* **What needs to be done**
What you return must be exactly the lines running from the one with "Image width covers 78.7°." to the end of the data below, inclusive, and nothing more.

*** Opening of Supplied entries ***

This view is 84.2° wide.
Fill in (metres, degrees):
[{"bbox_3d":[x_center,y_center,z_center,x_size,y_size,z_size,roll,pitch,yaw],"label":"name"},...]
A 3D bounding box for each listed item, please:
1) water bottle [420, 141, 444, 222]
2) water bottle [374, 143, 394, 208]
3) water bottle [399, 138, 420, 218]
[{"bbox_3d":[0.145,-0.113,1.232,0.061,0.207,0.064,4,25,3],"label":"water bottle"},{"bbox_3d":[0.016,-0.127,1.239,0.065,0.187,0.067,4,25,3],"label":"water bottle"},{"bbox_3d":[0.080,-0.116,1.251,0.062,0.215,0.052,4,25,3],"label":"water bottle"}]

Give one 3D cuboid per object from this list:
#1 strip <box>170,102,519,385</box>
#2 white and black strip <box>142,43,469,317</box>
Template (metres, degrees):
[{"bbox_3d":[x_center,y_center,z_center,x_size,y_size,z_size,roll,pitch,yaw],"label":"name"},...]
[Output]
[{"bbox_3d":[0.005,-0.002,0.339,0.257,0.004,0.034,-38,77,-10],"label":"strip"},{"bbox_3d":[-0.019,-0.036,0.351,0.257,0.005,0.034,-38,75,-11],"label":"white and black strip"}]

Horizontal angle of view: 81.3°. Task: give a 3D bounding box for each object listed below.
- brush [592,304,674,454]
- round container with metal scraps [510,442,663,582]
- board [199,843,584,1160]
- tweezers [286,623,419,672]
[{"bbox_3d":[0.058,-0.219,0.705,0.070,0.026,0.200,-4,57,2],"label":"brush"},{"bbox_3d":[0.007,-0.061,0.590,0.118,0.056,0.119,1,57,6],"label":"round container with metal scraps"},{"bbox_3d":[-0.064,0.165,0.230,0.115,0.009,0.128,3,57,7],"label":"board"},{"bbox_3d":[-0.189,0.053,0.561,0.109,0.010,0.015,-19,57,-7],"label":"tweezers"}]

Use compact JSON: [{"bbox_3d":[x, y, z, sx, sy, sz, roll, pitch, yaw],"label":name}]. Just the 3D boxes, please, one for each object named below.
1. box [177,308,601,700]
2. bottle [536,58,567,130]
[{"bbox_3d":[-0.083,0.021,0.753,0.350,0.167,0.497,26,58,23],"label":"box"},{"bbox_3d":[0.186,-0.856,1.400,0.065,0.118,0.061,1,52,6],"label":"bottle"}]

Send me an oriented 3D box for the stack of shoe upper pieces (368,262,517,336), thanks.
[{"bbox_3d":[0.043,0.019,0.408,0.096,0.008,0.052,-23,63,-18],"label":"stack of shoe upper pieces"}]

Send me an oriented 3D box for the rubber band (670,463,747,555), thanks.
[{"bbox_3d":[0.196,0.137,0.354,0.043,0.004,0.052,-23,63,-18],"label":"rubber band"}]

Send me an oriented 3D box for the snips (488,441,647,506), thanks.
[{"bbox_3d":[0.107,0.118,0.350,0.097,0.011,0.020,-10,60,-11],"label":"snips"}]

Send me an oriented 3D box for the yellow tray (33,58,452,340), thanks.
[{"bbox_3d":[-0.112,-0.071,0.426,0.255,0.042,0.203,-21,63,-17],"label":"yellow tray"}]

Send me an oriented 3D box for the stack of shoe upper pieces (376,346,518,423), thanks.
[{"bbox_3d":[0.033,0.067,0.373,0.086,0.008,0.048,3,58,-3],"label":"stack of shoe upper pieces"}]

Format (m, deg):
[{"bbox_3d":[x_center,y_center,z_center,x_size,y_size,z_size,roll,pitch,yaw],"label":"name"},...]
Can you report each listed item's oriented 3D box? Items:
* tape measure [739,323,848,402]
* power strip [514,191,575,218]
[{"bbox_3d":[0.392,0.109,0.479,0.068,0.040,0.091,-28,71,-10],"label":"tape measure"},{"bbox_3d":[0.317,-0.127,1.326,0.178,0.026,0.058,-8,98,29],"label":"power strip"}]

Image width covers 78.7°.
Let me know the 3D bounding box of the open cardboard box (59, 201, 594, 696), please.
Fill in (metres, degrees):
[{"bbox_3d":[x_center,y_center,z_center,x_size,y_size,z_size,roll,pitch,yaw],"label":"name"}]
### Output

*** Close of Supplied entries ***

* **Answer below**
Image width covers 78.7°.
Let me know the 3D bounding box of the open cardboard box (59, 201, 594, 696), please.
Fill in (metres, degrees):
[{"bbox_3d":[x_center,y_center,z_center,x_size,y_size,z_size,roll,pitch,yaw],"label":"name"}]
### Output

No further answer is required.